* **Problem statement**
Output every line of the data below unchanged and in the same order.

[Dataset records]
--- --- ---
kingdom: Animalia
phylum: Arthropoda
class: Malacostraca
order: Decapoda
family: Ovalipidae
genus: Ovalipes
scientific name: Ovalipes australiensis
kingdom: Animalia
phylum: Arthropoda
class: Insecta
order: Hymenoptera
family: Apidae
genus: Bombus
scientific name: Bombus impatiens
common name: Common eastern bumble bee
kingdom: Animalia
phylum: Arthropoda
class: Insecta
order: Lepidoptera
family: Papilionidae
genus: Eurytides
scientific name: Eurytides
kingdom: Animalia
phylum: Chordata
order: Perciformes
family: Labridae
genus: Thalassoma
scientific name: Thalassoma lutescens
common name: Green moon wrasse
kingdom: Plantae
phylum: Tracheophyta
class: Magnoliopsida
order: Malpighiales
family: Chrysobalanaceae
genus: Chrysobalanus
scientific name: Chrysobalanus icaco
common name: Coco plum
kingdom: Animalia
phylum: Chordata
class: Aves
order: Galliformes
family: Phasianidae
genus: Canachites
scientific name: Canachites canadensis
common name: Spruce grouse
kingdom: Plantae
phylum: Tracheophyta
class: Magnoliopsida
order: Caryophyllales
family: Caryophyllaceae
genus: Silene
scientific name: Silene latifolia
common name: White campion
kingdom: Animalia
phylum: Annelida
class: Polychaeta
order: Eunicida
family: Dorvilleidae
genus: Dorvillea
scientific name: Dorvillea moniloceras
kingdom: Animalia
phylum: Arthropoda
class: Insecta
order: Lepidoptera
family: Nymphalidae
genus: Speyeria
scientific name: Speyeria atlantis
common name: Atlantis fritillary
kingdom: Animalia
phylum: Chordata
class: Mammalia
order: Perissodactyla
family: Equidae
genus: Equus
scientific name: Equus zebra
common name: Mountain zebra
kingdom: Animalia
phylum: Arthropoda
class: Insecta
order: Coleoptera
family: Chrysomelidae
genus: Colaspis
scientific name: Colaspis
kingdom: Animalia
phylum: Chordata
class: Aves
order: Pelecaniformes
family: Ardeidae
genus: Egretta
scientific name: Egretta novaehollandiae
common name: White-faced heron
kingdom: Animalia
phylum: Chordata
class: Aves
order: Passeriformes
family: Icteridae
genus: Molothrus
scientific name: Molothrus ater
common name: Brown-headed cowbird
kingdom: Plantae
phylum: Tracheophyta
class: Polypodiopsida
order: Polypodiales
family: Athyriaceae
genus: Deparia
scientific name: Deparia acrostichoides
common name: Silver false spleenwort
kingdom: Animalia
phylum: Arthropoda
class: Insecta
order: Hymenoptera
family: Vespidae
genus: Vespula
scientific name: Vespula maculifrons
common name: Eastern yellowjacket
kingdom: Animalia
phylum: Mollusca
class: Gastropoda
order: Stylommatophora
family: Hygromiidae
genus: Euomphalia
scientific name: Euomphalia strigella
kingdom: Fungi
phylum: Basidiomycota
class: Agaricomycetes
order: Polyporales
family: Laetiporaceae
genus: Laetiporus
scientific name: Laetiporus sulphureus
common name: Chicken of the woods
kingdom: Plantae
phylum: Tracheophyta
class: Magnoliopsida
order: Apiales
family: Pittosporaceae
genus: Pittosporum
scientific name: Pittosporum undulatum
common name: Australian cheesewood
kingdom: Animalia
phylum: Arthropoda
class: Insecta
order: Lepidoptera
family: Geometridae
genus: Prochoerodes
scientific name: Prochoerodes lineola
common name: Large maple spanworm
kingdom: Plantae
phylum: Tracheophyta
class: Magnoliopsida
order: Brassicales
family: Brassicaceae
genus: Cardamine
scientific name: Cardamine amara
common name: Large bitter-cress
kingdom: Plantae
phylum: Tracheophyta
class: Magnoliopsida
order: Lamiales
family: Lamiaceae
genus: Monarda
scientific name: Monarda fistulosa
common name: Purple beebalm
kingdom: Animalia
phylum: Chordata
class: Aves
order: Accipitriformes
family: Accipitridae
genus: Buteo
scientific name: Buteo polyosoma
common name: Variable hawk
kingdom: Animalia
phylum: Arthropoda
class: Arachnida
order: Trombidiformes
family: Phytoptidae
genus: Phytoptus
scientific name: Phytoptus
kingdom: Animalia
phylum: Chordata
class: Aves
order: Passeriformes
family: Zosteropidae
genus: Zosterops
--- --- ---
* **Answer to the task**
kingdom: Animalia
phylum: Arthropoda
class: Malacostraca
order: Decapoda
family: Ovalipidae
genus: Ovalipes
scientific name: Ovalipes australiensis
kingdom: Animalia
phylum: Arthropoda
class: Insecta
order: Hymenoptera
family: Apidae
genus: Bombus
scientific name: Bombus impatiens
common name: Common eastern bumble bee
kingdom: Animalia
phylum: Arthropoda
class: Insecta
order: Lepidoptera
family: Papilionidae
genus: Eurytides
scientific name: Eurytides
kingdom: Animalia
phylum: Chordata
order: Perciformes
family: Labridae
genus: Thalassoma
scientific name: Thalassoma lutescens
common name: Green moon wrasse
kingdom: Plantae
phylum: Tracheophyta
class: Magnoliopsida
order: Malpighiales
family: Chrysobalanaceae
genus: Chrysobalanus
scientific name: Chrysobalanus icaco
common name: Coco plum
kingdom: Animalia
phylum: Chordata
class: Aves
order: Galliformes
family: Phasianidae
genus: Canachites
scientific name: Canachites canadensis
common name: Spruce grouse
kingdom: Plantae
phylum: Tracheophyta
class: Magnoliopsida
order: Caryophyllales
family: Caryophyllaceae
genus: Silene
scientific name: Silene latifolia
common name: White campion
kingdom: Animalia
phylum: Annelida
class: Polychaeta
order: Eunicida
family: Dorvilleidae
genus: Dorvillea
scientific name: Dorvillea moniloceras
kingdom: Animalia
phylum: Arthropoda
class: Insecta
order: Lepidoptera
family: Nymphalidae
genus: Speyeria
scientific name: Speyeria atlantis
common name: Atlantis fritillary
kingdom: Animalia
phylum: Chordata
class: Mammalia
order: Perissodactyla
family: Equidae
genus: Equus
scientific name: Equus zebra
common name: Mountain zebra
kingdom: Animalia
phylum: Arthropoda
class: Insecta
order: Coleoptera
family: Chrysomelidae
genus: Colaspis
scientific name: Colaspis
kingdom: Animalia
phylum: Chordata
class: Aves
order: Pelecaniformes
family: Ardeidae
genus: Egretta
scientific name: Egretta novaehollandiae
common name: White-faced heron
kingdom: Animalia
phylum: Chordata
class: Aves
order: Passeriformes
family: Icteridae
genus: Molothrus
scientific name: Molothrus ater
common name: Brown-headed cowbird
kingdom: Plantae
phylum: Tracheophyta
class: Polypodiopsida
order: Polypodiales
family: Athyriaceae
genus: Deparia
scientific name: Deparia acrostichoides
common name: Silver false spleenwort
kingdom: Animalia
phylum: Arthropoda
class: Insecta
order: Hymenoptera
family: Vespidae
genus: Vespula
scientific name: Vespula maculifrons
common name: Eastern yellowjacket
kingdom: Animalia
phylum: Mollusca
class: Gastropoda
order: Stylommatophora
family: Hygromiidae
genus: Euomphalia
scientific name: Euomphalia strigella
kingdom: Fungi
phylum: Basidiomycota
class: Agaricomycetes
order: Polyporales
family: Laetiporaceae
genus: Laetiporus
scientific name: Laetiporus sulphureus
common name: Chicken of the woods
kingdom: Plantae
phylum: Tracheophyta
class: Magnoliopsida
order: Apiales
family: Pittosporaceae
genus: Pittosporum
scientific name: Pittosporum undulatum
common name: Australian cheesewood
kingdom: Animalia
phylum: Arthropoda
class: Insecta
order: Lepidoptera
family: Geometridae
genus: Prochoerodes
scientific name: Prochoerodes lineola
common name: Large maple spanworm
kingdom: Plantae
phylum: Tracheophyta
class: Magnoliopsida
order: Brassicales
family: Brassicaceae
genus: Cardamine
scientific name: Cardamine amara
common name: Large bitter-cress
kingdom: Plantae
phylum: Tracheophyta
class: Magnoliopsida
order: Lamiales
family: Lamiaceae
genus: Monarda
scientific name: Monarda fistulosa
common name: Purple beebalm
kingdom: Animalia
phylum: Chordata
class: Aves
order: Accipitriformes
family: Accipitridae
genus: Buteo
scientific name: Buteo polyosoma
common name: Variable hawk
kingdom: Animalia
phylum: Arthropoda
class: Arachnida
order: Trombidiformes
family: Phytoptidae
genus: Phytoptus
scientific name: Phytoptus
kingdom: Animalia
phylum: Chordata
class: Aves
order: Passeriformes
family: Zosteropidae
genus: Zosterops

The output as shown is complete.